Bien sûr, mon expérience politique m’a aidé à comprendre tous les rouages de l’administration publique à Québec et à Ottawa, tout en me constituant un réseau fort utile durant toutes ces années. L’utilité de cette expérience, je la ressens de façon particulière lorsque nous élaborons un plan de relations gouvernementales pour des projets d’investissement d’entreprises évoluant dans les secteurs industriel, technologique, énergétique et dans celui des ressources naturelles. La cartographie des intervenants gouvernementaux susceptibles d’aider à la réalisation du projet est efficace et épurée de tout élément de distraction dans l’avancement du dossier.

Je ressens également l’utilité de cette expérience lorsque vient le temps de réfléchir à une stratégie d’approche ou lorsque quelquefois nous devons adopter un mouvement de repli afin de mieux redéployer notre approche auprès des acteurs gouvernementaux. Un repli n’est jamais un échec en politique ni en relations gouvernementales, c’est un art stratégique à cultiver. C’est un temps d’arrêt et de réflexion afin de revenir en force et atteindre nos objectifs.

Connaître et cibler les bons intervenants dans un dossier est certes une condition essentielle, mais elle est insuffisante pour gagner. Il faut aussi savoir présenter son projet de façon à ce que tous les intervenants le comprennent, qu’ils en évaluent les mérites et qu’ils en apprécient correctement l’argumentaire. Et c’est là qu’intervient mon expertise. Nous sommes régulièrement confrontés à des projets extraordinaires mais complexes à la fois sur le plan technique et financier. Des projets d’une complexité telle, que bien souvent, les promoteurs sont les seuls à les comprendre. Mon rôle est de rendre un projet accessible à tous, d’en décliner les principaux paramètres financiers, de mettre en évidence les avantages économiques de l’investissement, ses retombées fiscales et en terme d’emplois de même que ses bénéfices sur le plan environnemental. Il est également de ma responsabilité de raffiner l’argumentaire autour du projet afin de mettre en évidence la concordance entre celui-ci et les politiques ou orientations gouvernementales, et même de suggérer le recours à des programmes gouvernementaux afin d’en compléter le montage financier.

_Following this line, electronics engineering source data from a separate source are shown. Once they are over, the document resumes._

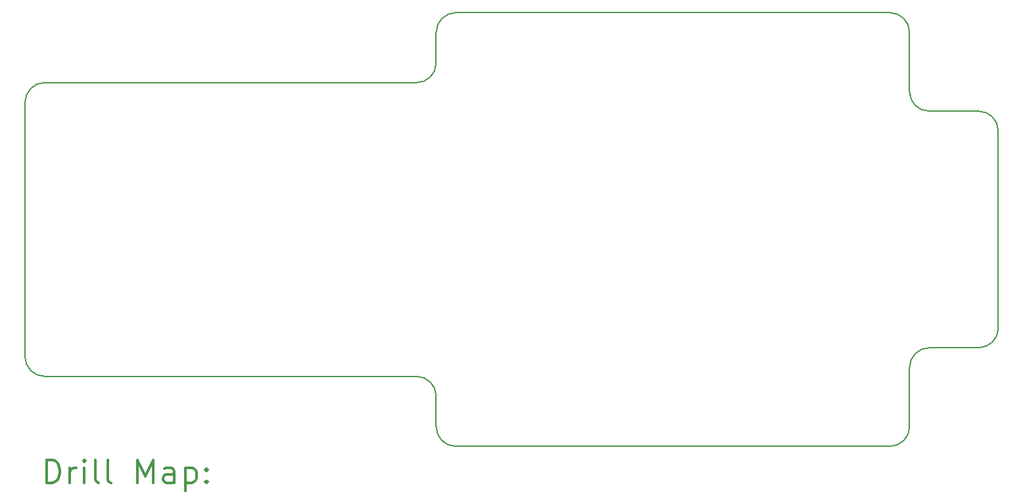
<source format=gbr>
%FSLAX45Y45*%
G04 Gerber Fmt 4.5, Leading zero omitted, Abs format (unit mm)*
G04 Created by KiCad (PCBNEW (5.0.2)-1) date 26/04/2019 16:37:29*
%MOMM*%
%LPD*%
G01*
G04 APERTURE LIST*
%ADD10C,0.150000*%
%ADD11C,0.200000*%
%ADD12C,0.300000*%
G04 APERTURE END LIST*
D10*
X13208000Y-7366000D02*
X13208000Y-7759700D01*
X12954000Y-11798300D02*
G75*
G02X13208000Y-12052300I0J-254000D01*
G01*
X8166100Y-11798300D02*
G75*
G02X7912100Y-11544300I0J254000D01*
G01*
X13462000Y-12700000D02*
G75*
G02X13208000Y-12446000I0J254000D01*
G01*
X7912100Y-8267700D02*
G75*
G02X8166100Y-8013700I254000J0D01*
G01*
X13208000Y-7759700D02*
G75*
G02X12954000Y-8013700I-254000J0D01*
G01*
X19050000Y-7112000D02*
G75*
G02X19304000Y-7366000I0J-254000D01*
G01*
X19558000Y-8382000D02*
G75*
G02X19304000Y-8128000I0J254000D01*
G01*
X20193000Y-8382000D02*
G75*
G02X20447000Y-8636000I0J-254000D01*
G01*
X20447000Y-11176000D02*
G75*
G02X20193000Y-11430000I-254000J0D01*
G01*
X19304000Y-11684000D02*
G75*
G02X19558000Y-11430000I254000J0D01*
G01*
X19304000Y-12446000D02*
G75*
G02X19050000Y-12700000I-254000J0D01*
G01*
X13208000Y-7366000D02*
G75*
G02X13462000Y-7112000I254000J0D01*
G01*
X13208000Y-12052300D02*
X13208000Y-12446000D01*
X8166100Y-11798300D02*
X12954000Y-11798300D01*
X7912100Y-8267700D02*
X7912100Y-11544300D01*
X12954000Y-8013700D02*
X8166100Y-8013700D01*
X19050000Y-12700000D02*
X13462000Y-12700000D01*
X19304000Y-11684000D02*
X19304000Y-12446000D01*
X20193000Y-11430000D02*
X19558000Y-11430000D01*
X20447000Y-8636000D02*
X20447000Y-11176000D01*
X19558000Y-8382000D02*
X20193000Y-8382000D01*
X19304000Y-7366000D02*
X19304000Y-8128000D01*
X13462000Y-7112000D02*
X19050000Y-7112000D01*
D11*
D12*
X8191028Y-13173214D02*
X8191028Y-12873214D01*
X8262457Y-12873214D01*
X8305314Y-12887500D01*
X8333886Y-12916071D01*
X8348171Y-12944643D01*
X8362457Y-13001786D01*
X8362457Y-13044643D01*
X8348171Y-13101786D01*
X8333886Y-13130357D01*
X8305314Y-13158929D01*
X8262457Y-13173214D01*
X8191028Y-13173214D01*
X8491028Y-13173214D02*
X8491028Y-12973214D01*
X8491028Y-13030357D02*
X8505314Y-13001786D01*
X8519600Y-12987500D01*
X8548171Y-12973214D01*
X8576743Y-12973214D01*
X8676743Y-13173214D02*
X8676743Y-12973214D01*
X8676743Y-12873214D02*
X8662457Y-12887500D01*
X8676743Y-12901786D01*
X8691028Y-12887500D01*
X8676743Y-12873214D01*
X8676743Y-12901786D01*
X8862457Y-13173214D02*
X8833886Y-13158929D01*
X8819600Y-13130357D01*
X8819600Y-12873214D01*
X9019600Y-13173214D02*
X8991028Y-13158929D01*
X8976743Y-13130357D01*
X8976743Y-12873214D01*
X9362457Y-13173214D02*
X9362457Y-12873214D01*
X9462457Y-13087500D01*
X9562457Y-12873214D01*
X9562457Y-13173214D01*
X9833886Y-13173214D02*
X9833886Y-13016071D01*
X9819600Y-12987500D01*
X9791028Y-12973214D01*
X9733886Y-12973214D01*
X9705314Y-12987500D01*
X9833886Y-13158929D02*
X9805314Y-13173214D01*
X9733886Y-13173214D01*
X9705314Y-13158929D01*
X9691028Y-13130357D01*
X9691028Y-13101786D01*
X9705314Y-13073214D01*
X9733886Y-13058929D01*
X9805314Y-13058929D01*
X9833886Y-13044643D01*
X9976743Y-12973214D02*
X9976743Y-13273214D01*
X9976743Y-12987500D02*
X10005314Y-12973214D01*
X10062457Y-12973214D01*
X10091028Y-12987500D01*
X10105314Y-13001786D01*
X10119600Y-13030357D01*
X10119600Y-13116071D01*
X10105314Y-13144643D01*
X10091028Y-13158929D01*
X10062457Y-13173214D01*
X10005314Y-13173214D01*
X9976743Y-13158929D01*
X10248171Y-13144643D02*
X10262457Y-13158929D01*
X10248171Y-13173214D01*
X10233886Y-13158929D01*
X10248171Y-13144643D01*
X10248171Y-13173214D01*
X10248171Y-12987500D02*
X10262457Y-13001786D01*
X10248171Y-13016071D01*
X10233886Y-13001786D01*
X10248171Y-12987500D01*
X10248171Y-13016071D01*
M02*

</source>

Tout cela se fait bien sûr en étroite collaboration avec le promoteur du projet et son équipe.

Dans tout projet, les promoteurs, souvent idéateurs d’idées exceptionnelles, sont les seuls maîtres à bord et c’est d’abord sur eux que repose la réussite. Mais ils ont besoin d’un gouvernail pour naviguer au sein de l’appareil gouvernemental et satisfaire aux exigences de ses décideurs.

Depuis 11 ans, j’ai participé à la réalisation de dizaines de projets d’investissements visant la modernisation des entreprises, l’introduction de nouvelles technologies, l’agrandissement des capacités de production ou la construction de nouvelles installations dans des secteurs variés, allant de l’infonuagique à l’exploitation minière et forestière dans les territoires du Plan nord, en passant par les finances, la transformation et l’énergie. J’ai côtoyé et accompagné leurs initiateurs, souvent pendant plusieurs mois, quelquefois plus d’une année, avant que ne se réalisent leurs investissements.

À toutes les fois, j’ai pu faire les mêmes constats.

D’abord, nous avons une classe entrepreneuriale de haut niveau et déterminée au Québec. J’en suis le témoin privilégié. Et on ne soulignera jamais assez sa contribution exceptionnelle au développement du Québec.

Nous avons par ailleurs des serviteurs de l’État québécois, hauts fonctionnaires et professionnels, de très grande compétence, à l’affût des projets susceptibles de faire avancer le Québec, toujours en mode solution dans le respect des contingences gouvernementales et des contribuables. Eux aussi sont des acteurs d’exception qui doivent avoir toute notre reconnaissance.